Bu sefer, Yorgaki Kafadaki düşünmeye başladı. Nihayet uzun, hararetli münakaşalar, müşaverelerden (danışmalardan) sonra aralarında şirket (ortaklık) yapmaya karar verdiler.
İki şerik (ortak) müsavi (eşit) sermaye koyacaklardı. Yorgi Kafadaki’nin dükkânındaki mallara takdiri kıymet (değer tespiti) ettirildi. Artık bu suretle iki eski ahbap birbirini yere vurmayacaklardı.
İkisinin de ziyan etmek ihtimalleri kalmamıştı. Avram Levi de memnundu Yorgi Kafadaki de… Yalnız kalben bir parça eza duymuyor değillerdi. Çünkü böyle tehlikesiz, endişesiz, üzüntüsüz para kazanmanın pek zevki yoktu. Alışveriş denilen şey, biraz da çekişmeden, terleyip didinmeden, yüreği titreyip uykuları kaçmadan para kazanmaksa, para kazandım demeye utanmalıdır. Fakat ne çare? Büyük zararların korkusu ikisini de bu tatsız vaziyete düşürüvermişti.
Avram Levi, şirketin nizamnamesini (tüzüğünü) yazdı. Yorgi Kafadaki, bu nizamnameyi kendi avukatına gösterdi, tetkik ettirdi. Hemen her noktada mutabık kalmışlardı, yalnız bir ihtilaf (anlaşmazlık) çıkmıştı. Avram Levi, şirketin merkezi kendi yazıhanesi olsun istiyordu. Lakin Yorgi Kafadaki mağazasının şube olarak gösterilmesine tahammül edemiyordu.

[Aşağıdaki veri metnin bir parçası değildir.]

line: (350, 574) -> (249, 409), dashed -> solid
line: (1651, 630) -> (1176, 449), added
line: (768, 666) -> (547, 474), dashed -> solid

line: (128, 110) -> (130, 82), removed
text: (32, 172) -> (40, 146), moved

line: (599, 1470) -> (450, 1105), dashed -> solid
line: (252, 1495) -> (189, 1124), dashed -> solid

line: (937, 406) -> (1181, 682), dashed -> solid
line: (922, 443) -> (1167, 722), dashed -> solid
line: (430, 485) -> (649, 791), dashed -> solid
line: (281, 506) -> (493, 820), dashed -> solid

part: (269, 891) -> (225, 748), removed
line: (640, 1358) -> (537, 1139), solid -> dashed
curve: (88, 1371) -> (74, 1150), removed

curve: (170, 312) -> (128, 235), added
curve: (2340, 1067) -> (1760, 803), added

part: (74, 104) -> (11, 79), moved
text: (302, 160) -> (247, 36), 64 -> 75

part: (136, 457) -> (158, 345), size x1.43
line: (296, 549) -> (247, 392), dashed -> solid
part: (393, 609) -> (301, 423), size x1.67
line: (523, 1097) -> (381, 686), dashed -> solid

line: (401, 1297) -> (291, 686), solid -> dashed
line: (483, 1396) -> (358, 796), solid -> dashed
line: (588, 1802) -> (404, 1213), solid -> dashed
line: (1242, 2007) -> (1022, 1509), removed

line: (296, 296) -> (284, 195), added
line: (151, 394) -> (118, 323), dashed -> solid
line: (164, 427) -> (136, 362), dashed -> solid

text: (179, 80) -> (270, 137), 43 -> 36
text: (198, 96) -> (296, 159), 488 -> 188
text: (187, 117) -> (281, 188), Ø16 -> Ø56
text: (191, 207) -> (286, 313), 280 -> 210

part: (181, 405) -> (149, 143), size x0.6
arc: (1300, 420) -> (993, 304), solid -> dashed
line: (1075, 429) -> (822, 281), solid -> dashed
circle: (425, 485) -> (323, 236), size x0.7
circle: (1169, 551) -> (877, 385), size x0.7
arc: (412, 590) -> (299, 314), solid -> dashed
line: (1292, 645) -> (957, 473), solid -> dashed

Artık bu bir mesele olmuştu, ikisi de haysiyet ve şerefi ticarilerine (ticaret şereflerine) hakaret sayıyorlardı. Tarafeyn (iki taraf) avukatlarının da tavassutuyla (aracılığıyla) bir çare bulundu. Galata’daki hanlardan birinde, müşterek bir oda tuttular. Bu ihtilaf da halledilince iş mukaveleyi notere götürüp tasdik ettirmeye kalıyordu.
O gün, Avram Levi de Yorgi Kafadaki de yanlarına avukatlarını alarak noterin yolunu tuttular.
Mukavelename, yeni baştan okundu, imzalar atıldı, muarrifler[4] bulundu. Günlerden beri bir helecan ve endişeyle hazırlanan şirketin esası kurulmuş oluyordu.
İmzadan sonra iki şerik, birbirinin elini sıktılar:
“Haydi hayırlısı olsun.”
“Aydi hayirlisi olsun.”
Noterden kol kola çıkmışlardı. Ağır ağır yürüyorlardı. Avram Levi, birdenbire şerikinin kolundan kurtuldu. Elini eline vurdu:
“Eyvahlar olsun…”
“Amağın dirin, ne oldu ciğerim?”
“En büyük, en mühim şeyi unuttuk.”
“Ne unuttuk ki?”
“Mukaveleye asil en muhim maddeyi koymayi unuttuk.”
“Hangi maddeyi?”
“İflas ettiyimiz zaman kârlari nasıl taksim edeceyiz?”
[1] Zahire, gerektiğinde kullanılmak için saklanan tahıl, erzaktır. Zahireci, bu gibi tahılların ticaretini yapan kişidir.
[2] Ticari işlerde belli bir ücret karşılığı aracılık yapan kimse, simsar.
[3] Herkesçe kabul edilmiş olan ölçü ve sınır.
[4] Hâkim, noter, savcı vb. huzurunda bir kimsenin şahsiyet ve kimliğini açıklayan, belirleyen veya belgeleyen kimse.